Work required: All lines with the word "source" in the material below are required.

Data to process:
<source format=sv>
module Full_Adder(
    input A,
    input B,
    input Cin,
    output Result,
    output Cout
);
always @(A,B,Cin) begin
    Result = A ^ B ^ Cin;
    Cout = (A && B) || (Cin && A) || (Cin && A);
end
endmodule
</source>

...

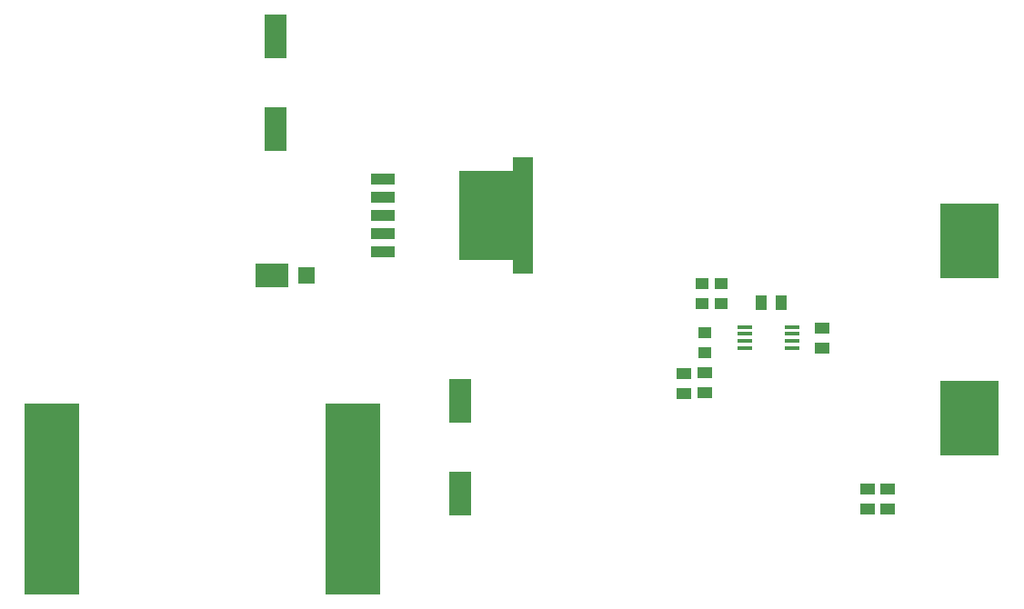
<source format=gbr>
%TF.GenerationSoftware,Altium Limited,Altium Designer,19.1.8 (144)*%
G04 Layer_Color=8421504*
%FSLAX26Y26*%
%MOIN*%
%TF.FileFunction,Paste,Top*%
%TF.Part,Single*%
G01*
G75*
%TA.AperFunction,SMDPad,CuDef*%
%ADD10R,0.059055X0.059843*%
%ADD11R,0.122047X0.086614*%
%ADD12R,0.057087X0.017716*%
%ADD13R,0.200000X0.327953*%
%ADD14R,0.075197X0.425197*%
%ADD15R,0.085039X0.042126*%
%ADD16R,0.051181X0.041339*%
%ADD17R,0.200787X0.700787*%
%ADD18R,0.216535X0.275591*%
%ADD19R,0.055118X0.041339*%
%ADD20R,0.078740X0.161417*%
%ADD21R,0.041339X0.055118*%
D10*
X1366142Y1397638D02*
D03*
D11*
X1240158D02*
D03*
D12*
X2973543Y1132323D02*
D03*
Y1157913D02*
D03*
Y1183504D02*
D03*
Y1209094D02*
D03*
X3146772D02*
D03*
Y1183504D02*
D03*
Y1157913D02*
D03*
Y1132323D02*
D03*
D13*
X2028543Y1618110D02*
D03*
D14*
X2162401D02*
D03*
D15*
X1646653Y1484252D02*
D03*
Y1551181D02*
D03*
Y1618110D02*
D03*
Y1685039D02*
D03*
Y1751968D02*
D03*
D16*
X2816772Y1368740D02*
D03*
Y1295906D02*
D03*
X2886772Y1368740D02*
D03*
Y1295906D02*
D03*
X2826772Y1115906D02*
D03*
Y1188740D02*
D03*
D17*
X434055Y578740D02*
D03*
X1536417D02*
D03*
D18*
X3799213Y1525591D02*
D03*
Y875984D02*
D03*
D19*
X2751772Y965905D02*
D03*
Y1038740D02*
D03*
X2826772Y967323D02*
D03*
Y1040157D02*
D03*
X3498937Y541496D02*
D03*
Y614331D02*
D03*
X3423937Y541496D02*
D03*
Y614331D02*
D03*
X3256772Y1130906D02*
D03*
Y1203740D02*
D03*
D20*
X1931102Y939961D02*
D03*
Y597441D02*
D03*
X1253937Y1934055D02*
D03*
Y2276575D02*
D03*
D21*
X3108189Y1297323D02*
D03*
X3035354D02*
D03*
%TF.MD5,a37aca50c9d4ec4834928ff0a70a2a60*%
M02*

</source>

Result:
<source format=sv>
</source>
<source format=gbr>
</source>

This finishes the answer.